When I construct a 2 element array in two different ways(e.g. `a` and `b`, I get two different results when I add an element to one of the inner arrays. This also happens with `append!`. Based on the output after constructing each, I'd expect them to be exactly the same?

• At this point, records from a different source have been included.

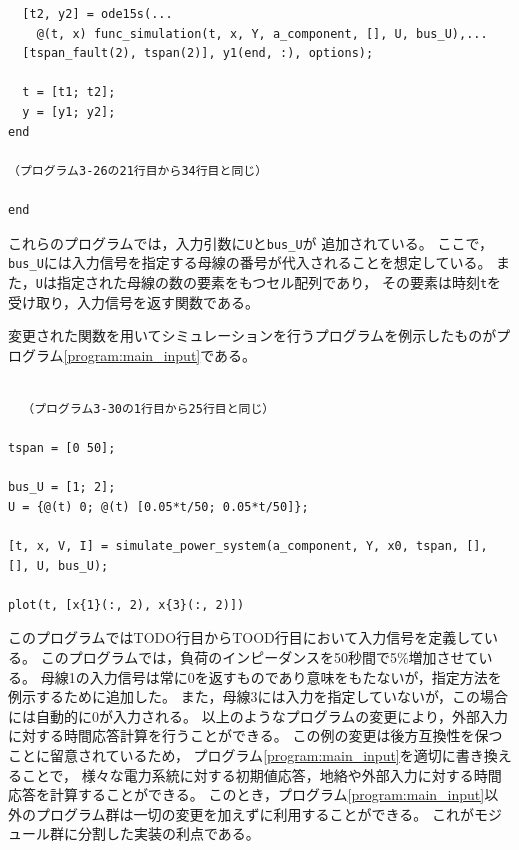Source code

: \documentclass[tombow,dvipdfmx]{corona-a5-1.1}
\begin{document}
\begin{例}
\begin{PROGRAMA}[count,title={simulate\_power\_system.m}]
\begin{verbatim}
  [t2, y2] = ode15s(...
    @(t, x) func_simulation(t, x, Y, a_component, [], U, bus_U),...
  [tspan_fault(2), tspan(2)], y1(end, :), options);

  t = [t1; t2];
  y = [y1; y2];
end

（プログラム3-26の21行目から34行目と同じ）

end
\end{verbatim}
\end{PROGRAMA}

これらのプログラムでは，入力引数に\verb|U|と\verb|bus_U|が
追加されている。
ここで，\verb|bus_U|には入力信号を指定する母線の番号が代入されることを想定している。
また，\verb|U|は指定された母線の数の要素をもつセル配列であり，
その要素は時刻\verb|t|を受け取り，入力信号を返す関数である。

変更された関数を用いてシミュレーションを行うプログラムを例示したものがプログラム\nobreak\ref{program:main_input}である。

\begin{PROGRAMA}[count,title={main\_simulation\_3bus\_input.m}]\label{program:main_input}
\begin{verbatim}

  （プログラム3-30の1行目から25行目と同じ）

tspan = [0 50];

bus_U = [1; 2];
U = {@(t) 0; @(t) [0.05*t/50; 0.05*t/50]};

[t, x, V, I] = simulate_power_system(a_component, Y, x0, tspan, [], [], U, bus_U);

plot(t, [x{1}(:, 2), x{3}(:, 2)])
  \end{verbatim}
\end{PROGRAMA}

このプログラムではTODO行目からTOOD行目において入力信号を定義している。
このプログラムでは，負荷のインピーダンスを50秒間で5\%増加させている。
母線1の入力信号は常に0を返すものであり意味をもたないが，指定方法を例示するために追加した。
また，母線3には入力を指定していないが，この場合には自動的に0が入力される。
以上のようなプログラムの変更により，外部入力に対する時間応答計算を行うことができる。
この例の変更は後方互換性を保つことに留意されているため，
プログラム\nobreak\ref{program:main_input}を適切に書き換えることで，
様々な電力系統に対する初期値応答，地絡や外部入力に対する時間応答を計算することができる。
このとき，プログラム\nobreak\ref{program:main_input}以外のプログラム群は一切の変更を加えずに利用することができる。
これがモジュール群に分割した実装の利点である。
\end{例}
\newpage
\end{document}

```julia> a = [[],[]] 2-element Array{Array{Any,1},1}: Any[] Any[] julia> push!(a[1],1.0) 1-element Array{Any,1}: 1.0 julia> a 2-element Array{Array{Any,1},1}: Any[1.0] Any[] julia> b = fill([],2) 2-element Array{Array{Any,1},1}: Any[] Any[] julia> push!(b[1],1.0) 1-element Array{Any,1}: 1.0 julia> b 2-element Array{Array{Any,1},1}: Any[1.0] Any[1.0] ```

`fill` will create an array initialized with n copies (shallow) of the same object, so that `b[1]` === `b[2]`, and when you update `b[1]`, you're updating the same object that's also pointed to in `b[2]`.

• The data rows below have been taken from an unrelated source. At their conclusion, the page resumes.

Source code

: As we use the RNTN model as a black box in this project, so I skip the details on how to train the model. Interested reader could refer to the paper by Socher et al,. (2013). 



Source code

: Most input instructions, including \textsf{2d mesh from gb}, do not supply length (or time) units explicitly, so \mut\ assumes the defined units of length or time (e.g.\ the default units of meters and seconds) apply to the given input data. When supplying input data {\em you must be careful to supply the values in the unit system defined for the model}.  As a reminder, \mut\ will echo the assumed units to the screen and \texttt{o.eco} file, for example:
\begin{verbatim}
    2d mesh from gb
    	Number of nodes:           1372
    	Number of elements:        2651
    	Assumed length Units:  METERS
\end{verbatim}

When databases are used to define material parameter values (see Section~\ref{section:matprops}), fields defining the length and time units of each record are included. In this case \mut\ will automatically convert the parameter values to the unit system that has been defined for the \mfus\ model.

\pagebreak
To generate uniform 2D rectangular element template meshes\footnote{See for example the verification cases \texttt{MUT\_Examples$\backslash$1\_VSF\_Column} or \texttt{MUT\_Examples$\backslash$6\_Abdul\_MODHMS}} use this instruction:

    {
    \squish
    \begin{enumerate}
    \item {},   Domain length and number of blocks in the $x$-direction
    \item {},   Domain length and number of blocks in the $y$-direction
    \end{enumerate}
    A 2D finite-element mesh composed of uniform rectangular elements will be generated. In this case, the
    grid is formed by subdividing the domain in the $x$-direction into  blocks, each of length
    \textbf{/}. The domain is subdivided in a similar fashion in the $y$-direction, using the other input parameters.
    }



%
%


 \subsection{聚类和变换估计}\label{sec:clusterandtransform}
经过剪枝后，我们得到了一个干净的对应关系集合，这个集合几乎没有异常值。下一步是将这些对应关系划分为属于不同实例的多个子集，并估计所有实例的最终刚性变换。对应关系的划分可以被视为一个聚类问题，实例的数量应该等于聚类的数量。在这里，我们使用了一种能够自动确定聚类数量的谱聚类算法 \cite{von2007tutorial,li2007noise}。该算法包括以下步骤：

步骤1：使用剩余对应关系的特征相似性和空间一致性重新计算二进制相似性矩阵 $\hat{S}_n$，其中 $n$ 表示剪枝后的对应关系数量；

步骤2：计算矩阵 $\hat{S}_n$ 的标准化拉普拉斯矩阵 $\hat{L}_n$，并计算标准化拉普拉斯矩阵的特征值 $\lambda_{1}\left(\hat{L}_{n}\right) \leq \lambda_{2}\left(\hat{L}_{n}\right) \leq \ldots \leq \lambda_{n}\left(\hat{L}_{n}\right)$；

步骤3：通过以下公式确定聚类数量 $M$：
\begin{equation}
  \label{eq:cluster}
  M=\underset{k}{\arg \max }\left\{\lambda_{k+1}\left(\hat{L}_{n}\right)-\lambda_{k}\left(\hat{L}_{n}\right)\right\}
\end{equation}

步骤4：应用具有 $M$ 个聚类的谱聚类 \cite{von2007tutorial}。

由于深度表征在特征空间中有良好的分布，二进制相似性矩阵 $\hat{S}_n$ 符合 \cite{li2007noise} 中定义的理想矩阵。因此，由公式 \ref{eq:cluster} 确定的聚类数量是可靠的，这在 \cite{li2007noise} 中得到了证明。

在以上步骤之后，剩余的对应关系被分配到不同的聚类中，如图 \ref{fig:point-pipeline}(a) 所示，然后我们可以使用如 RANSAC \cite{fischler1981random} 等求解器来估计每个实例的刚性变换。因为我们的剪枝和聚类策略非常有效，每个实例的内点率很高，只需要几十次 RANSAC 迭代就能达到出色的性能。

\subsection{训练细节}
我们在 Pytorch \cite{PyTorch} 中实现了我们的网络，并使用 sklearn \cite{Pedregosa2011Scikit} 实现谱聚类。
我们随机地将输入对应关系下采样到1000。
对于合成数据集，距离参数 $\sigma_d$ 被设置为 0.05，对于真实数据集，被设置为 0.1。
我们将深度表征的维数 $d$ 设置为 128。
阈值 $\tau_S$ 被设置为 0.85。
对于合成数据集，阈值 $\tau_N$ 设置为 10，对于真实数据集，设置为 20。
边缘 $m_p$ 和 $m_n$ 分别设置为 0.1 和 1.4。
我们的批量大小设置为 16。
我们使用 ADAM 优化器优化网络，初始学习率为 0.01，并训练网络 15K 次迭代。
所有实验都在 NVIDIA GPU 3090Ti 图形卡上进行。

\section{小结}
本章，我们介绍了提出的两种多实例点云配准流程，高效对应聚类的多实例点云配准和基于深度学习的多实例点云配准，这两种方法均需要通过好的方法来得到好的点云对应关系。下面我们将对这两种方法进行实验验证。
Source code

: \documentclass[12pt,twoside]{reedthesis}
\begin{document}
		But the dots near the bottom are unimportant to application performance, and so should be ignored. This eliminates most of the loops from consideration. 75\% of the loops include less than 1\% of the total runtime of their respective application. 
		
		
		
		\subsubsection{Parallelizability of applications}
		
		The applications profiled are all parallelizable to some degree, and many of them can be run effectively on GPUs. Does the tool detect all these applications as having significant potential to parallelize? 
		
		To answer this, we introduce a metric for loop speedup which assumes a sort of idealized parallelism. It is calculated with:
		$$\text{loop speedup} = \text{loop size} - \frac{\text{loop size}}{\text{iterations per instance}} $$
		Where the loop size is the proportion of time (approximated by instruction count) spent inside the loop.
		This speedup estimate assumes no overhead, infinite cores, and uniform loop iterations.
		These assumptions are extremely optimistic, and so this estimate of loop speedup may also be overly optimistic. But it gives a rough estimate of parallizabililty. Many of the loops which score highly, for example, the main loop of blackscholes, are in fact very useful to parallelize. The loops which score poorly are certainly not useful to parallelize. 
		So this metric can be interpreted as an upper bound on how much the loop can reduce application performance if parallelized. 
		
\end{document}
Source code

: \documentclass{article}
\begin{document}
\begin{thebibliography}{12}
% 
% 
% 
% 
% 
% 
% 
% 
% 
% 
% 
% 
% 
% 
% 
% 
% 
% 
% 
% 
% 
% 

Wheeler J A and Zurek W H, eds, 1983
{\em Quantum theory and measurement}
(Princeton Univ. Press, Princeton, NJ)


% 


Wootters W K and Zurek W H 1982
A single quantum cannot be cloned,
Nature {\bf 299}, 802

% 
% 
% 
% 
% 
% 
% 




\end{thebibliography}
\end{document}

Take a look at the following examples. Hopefully the behavior is as you expect.

### Input[1]:

```a_1 = [] a_2 = [] a = [a_1, a_2] push!(a_1, 1.0) @show a_1 @show a ```

Output[1]:

```a_1 = Any[1.0] a = Array{Any,1}[Any[1.0],Any[]] ```

### Input[2]

```push!(a[1], 2.0) @show a_1 #Guess what this shows @show a ```

Output[2]:

```a_1 = Any[1.0,2.0] a = Array{Any,1}[Any[1.0,2.0],Any[]] ``` <hr>

### Input[3]:

```b_n = [] b = fill(b_n, 2) push!(b_n, 1.0) @show b_n @show b ```

Output[3]:

```b_n = Any[1.0] b = Array{Any,1}[Any[1.0],Any[1.0]] ```

### Input[4]:

```push!(b[1], 2.0) @show b_n #Guess what this shows @show b ```

Output[4]

```b_n = Any[1.0,2.0] b = Array{Any,1}[Any[1.0,2.0],Any[1.0,2.0]] ```

### Input[5]:

```c_n = [] c = [c_n, c_n] push!(c_n, 1.0) @show c_n @show c ```

Output[5]:

```c_n = Any[1.0] c = Array{Any,1}[Any[1.0],Any[1.0]] ```

### Input[6]:

```push!(c[1], 2.0) @show c_n @show c ```

Output[6]:

```c_n = Any[1.0,2.0] c = Array{Any,1}[Any[1.0,2.0],Any[1.0,2.0]] ``` <hr>

So Input[1] is the same as your `a`, and Input[3] is the same as your `b`

Each time you put a `[]` you construct a new `Vector`.

So in the first case: `a=[[],[]]` creates a vector containing two new vectors which I call `a_1` and `a_2` in Input[1]

In the second case: `b=fill([],2]` creates a vector, which I call `b_n` in Input[3], and then it fills an vector of length 2, with that vector `b_n`. This it equivelent to the example in Input[3] (with `c`). I might as well have said: `[b_n, b_n]` as said `fill(b_n,2)`

So it references to the same vector at each position. So changing one, changes the both.